Le commentateur use d'un déroulé vraiment bien particulier. Il y a véritablement de quoi s'interroger.

Écrit par : Gian | 12/09/2019

le camo sur la photo sera celui utilise ou il s agit d une déco spécifique à cette première livraison ??
Je trouve le schéma très très sympa en tout cas .

Écrit par : Romain | 12/09/2019

@Romain : Très bonne question, mais pas de réponse pour l’instant.Si j’ai du nouveau je reviendrai sur le sujet.

Écrit par : Pk | 12/09/2019

En ce qui concerne son camo, je n'en sais rien non plus. Mais il serait étonnant que les appareils en service utilisent ce camo uniquement sur le dessus des ailes et que le reste de l'appareil (à part la dérive bien décorée également) reste en gris basse visibilité, non?

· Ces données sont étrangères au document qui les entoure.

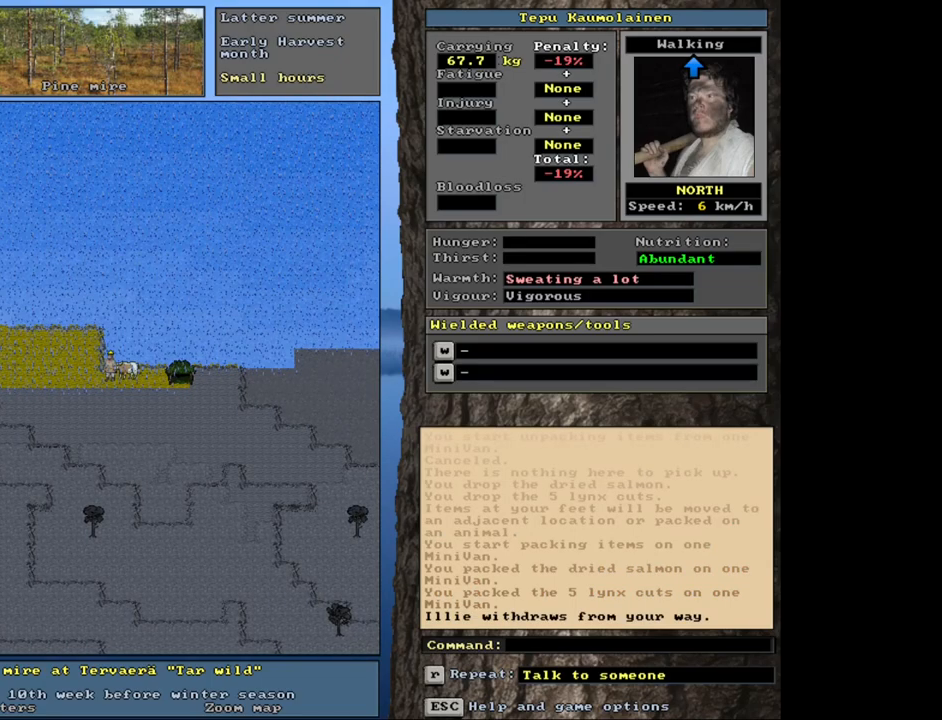
{"keys": ["equals", "shift_l"], "mouse": [], "events": [[250, "d", "down"], [350, "d", "up"], [383, "shift_l", "down"], [450, "equals", "down"]]}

Écrit par : Jo-ailes | 12/09/2019

@ Fab
On ne connaitra jamais le fin mot de l’histoire, mais une supposition très réaliste est qu’en 2014 le gripen a était coulé par le peuple (on connaît bien l’histoire d’avion-papier et de tout le reste) aujourd’hui si le gripen restait dans la course on ce retrouverais avec un NON catégorique dans les urnes.
Nos chefs militaires, Ruag, suivaient l’évolution du gripen depuis le début et je pense que les dates fixées pour les évaluations étaient planifiées a ce que le gripen ne soit pas encore prêt et donc élimination et qui enlève une épine au pied pour les votations.

Écrit par : Jean | 12/09/2019

@Jean: Non, vous vous trompez. Les dates d'évaluation n'ont pas été planifiées en fonction de l'évolution ou non du Gripen. Elles ont été agendées en tenant compte de la disponibilité des aérodromes, ceux-ci ayant eu un phase d'entretien durant l'été et de la disponibilité des avionneurs et des équipes de techniciens d'armassuise et des Forces Aériennes. Par ailleurs, une planification plus tardive dans l'année aurait entraîner un retard en ce qui concerne l'étude des données acquises, ainsi que les compléments de dossiers (questions, précisions) qui sont actuellement en cours pour chaque avionneur. Le tout aurait retardé la préparation de la seconde demande de renseignement qui doit être prête pour l'année prochaine. Sachant que la votation aura lieu en septembre 2020, le choix sera effectué en fin d'année pour une planification d'achat au programme 2021 (finalisation du contrat).

Écrit par : PK | 12/09/2019

Lisez l’article, il en vaut la peine et vous permettra de comprendre les enjeux militaire et surtout politique.

https://www.vbs.admin.ch/fr/defense/protection-espace-aerien.detail.document.html/vbs-internet/fr/documents/defense/s%C3%A9curit%C3%A9espacea%C3%A9rien/Bericht-Luftverteidigung-der-Zukunft-f.pdf.html

Écrit par : Jean | 12/09/2019

@Jean: Je ne sais pas si vous savez ce que cela représente d'organiser une telle compétition et le nombre d'acteurs qu'il faut réunir. Armasuisse ne pouvait de toute manière pas en plu,s jouer les complots d'Etat contre les suédois.

Écrit par : Steeve | 12/09/2019

@Jean: le document que vous mettez en lien et un excellent rapport de travail qui ne pejore en aucun cas l’un ou l’autre des concurrents. Ceux-ci avaient à tout moment l’occasion de se retirer ou de former une requête.
Pour avoir rencontré clés avionneurs avant les essais, Saab a toujours été conscient de la difficulté a pouvoir répondre avec un avion pleinement opérationnel et ceci durant l’année. Suite au retrait ils
M’ont confirmé avoir fait le maximum tout en reconnaissant la problématique. A aucun moment Saab n’a critiqué le programme ni le calendrier mis en place pour les essais.

Écrit par : Pk | 12/09/2019

@Romain: Réponse de Saab, non ce type de camouflage ne sera pas effectif pour le FAB.